I agree, it's brilliantly simple, make the switch to "world class" mirrorless optics and never look back




Untitled by c w, on Flickr


----------



## floatingby

Ultimately, everybody has their own reasons for what equipment they chose to use. 

My primary reason for purchasing the Fuji X-e2 was the layout of the control: speed via a marked dial on top of the body, aperture on the lens, auto mode marked by a bold, red "A" on each of those dial; simple and fast, and none of those stupidly awful "modes" that you need to go through a 300 pages manual to begin to understand.

But that is my primary reason, which, I'm sure, won't be everybody's.


----------



## Gary A.

I purchased my X-Pro1 because it was a very sexy camera. It bought it based purely on looks. (Yes, I am that shallow.)


----------



## beagle100

Gary A. said:


> I purchased my X-Pro1 because it was a very sexy camera. It bought it based purely on looks. (Yes, I am that shallow.)



looks count


----------



## Peeb

Good read


----------



## Solarflare

beagle100 said:


> looks count


 Definitely.

Beautiful cameras like most recently the Leica Q definitely get an extra bonus of interest with me, too.

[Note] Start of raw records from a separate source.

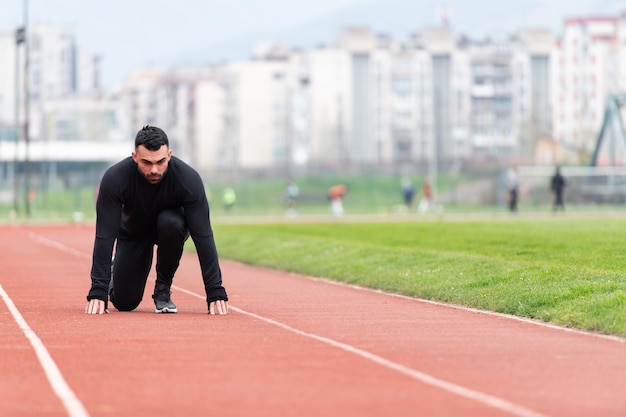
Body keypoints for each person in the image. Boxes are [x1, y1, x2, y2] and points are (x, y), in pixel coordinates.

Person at [85, 125, 228, 315]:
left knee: (172, 222)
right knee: (125, 302)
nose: (154, 169)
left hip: (171, 228)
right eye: (146, 162)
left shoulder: (188, 180)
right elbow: (104, 235)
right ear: (134, 157)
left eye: (160, 161)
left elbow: (203, 235)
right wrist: (99, 289)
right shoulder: (115, 179)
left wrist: (214, 290)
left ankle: (162, 290)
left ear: (169, 155)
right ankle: (115, 268)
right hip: (134, 233)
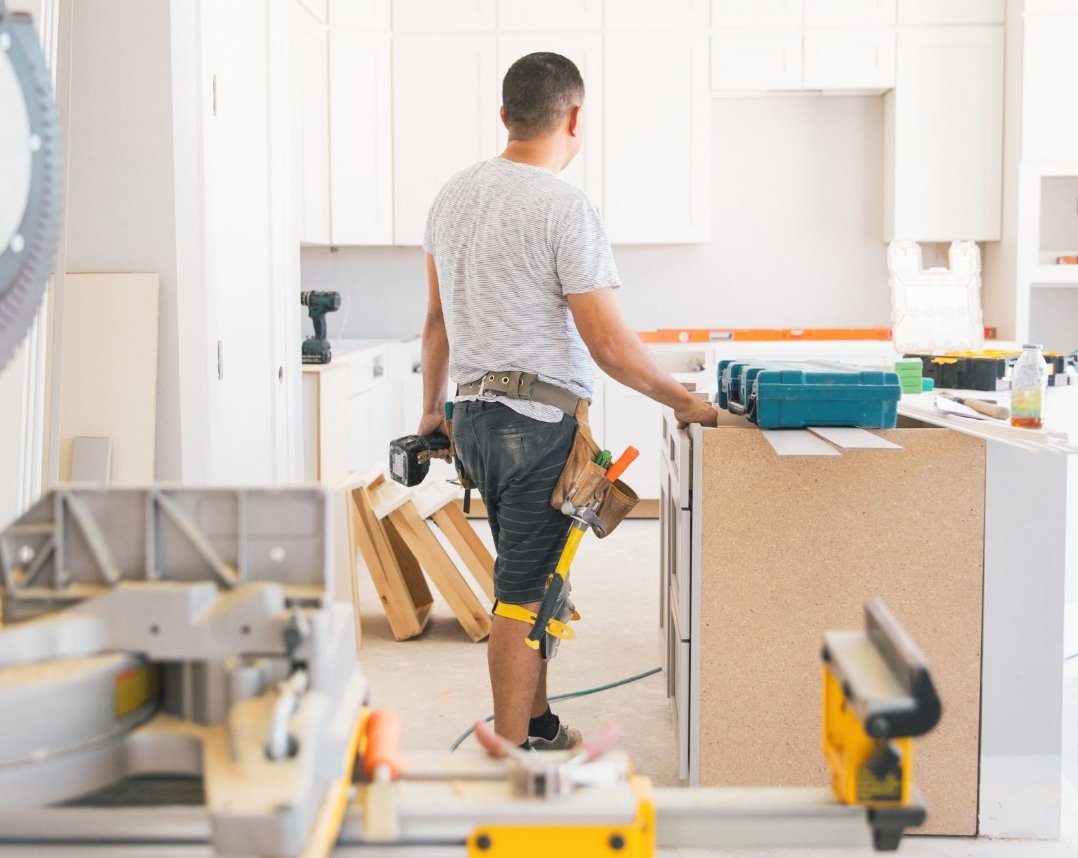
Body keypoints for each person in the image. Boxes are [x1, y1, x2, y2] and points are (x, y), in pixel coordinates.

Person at [419, 52, 718, 750]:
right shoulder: (563, 207)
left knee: (533, 576)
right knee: (523, 595)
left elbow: (435, 322)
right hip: (536, 426)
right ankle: (515, 752)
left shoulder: (452, 196)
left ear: (505, 117)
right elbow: (609, 344)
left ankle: (541, 723)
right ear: (575, 118)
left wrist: (431, 414)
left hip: (474, 419)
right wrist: (685, 402)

Maybe its "shallow" but why have an ugly camera if the beautiful camera is just as good, but also beautiful ?


----------



## PropilotBW

I travel for a living.  Size matters.  I upgraded to Mirrorless with the E-M5II from the Nikon D5100 due to size, mostly of the lenses I had along with the Nikon.   
I got the M Zuiko 12-40 f2.8 as my first lens. It is definitely the nicest lens I've ever owned.  
The one thing I do miss is low ISO.  My camera regularly wants to be at 1000 ISO, where I would have taken the same photo on the D5100 at 200 or 400 ISO.    I suppose the only time I notice this is with bird photography and heavy cropping.


----------



## Solarflare

PropilotBW said:


> The one thing I do miss is low ISO.  My camera regularly wants to be at 1000 ISO, where I would have taken the same photo on the D5100 at 200 or 400 ISO.    I suppose the only time I notice this is with bird photography and heavy cropping.


 The only way I can think of that gives you lower ISO on the D5100 is if you use the Sigma 18-35mm f1.8 DC zoom, or prime lenses.

There are pricey manual f0.95 lenses for MFT though. Best you can get for Nikon is f1.4, or f1.8 with manual focus.


----------



## Benjo255

Usul said:


> The only reason I don't like mirrorles is EVF.


That's the main reason I couldn't go back to DSLR.


----------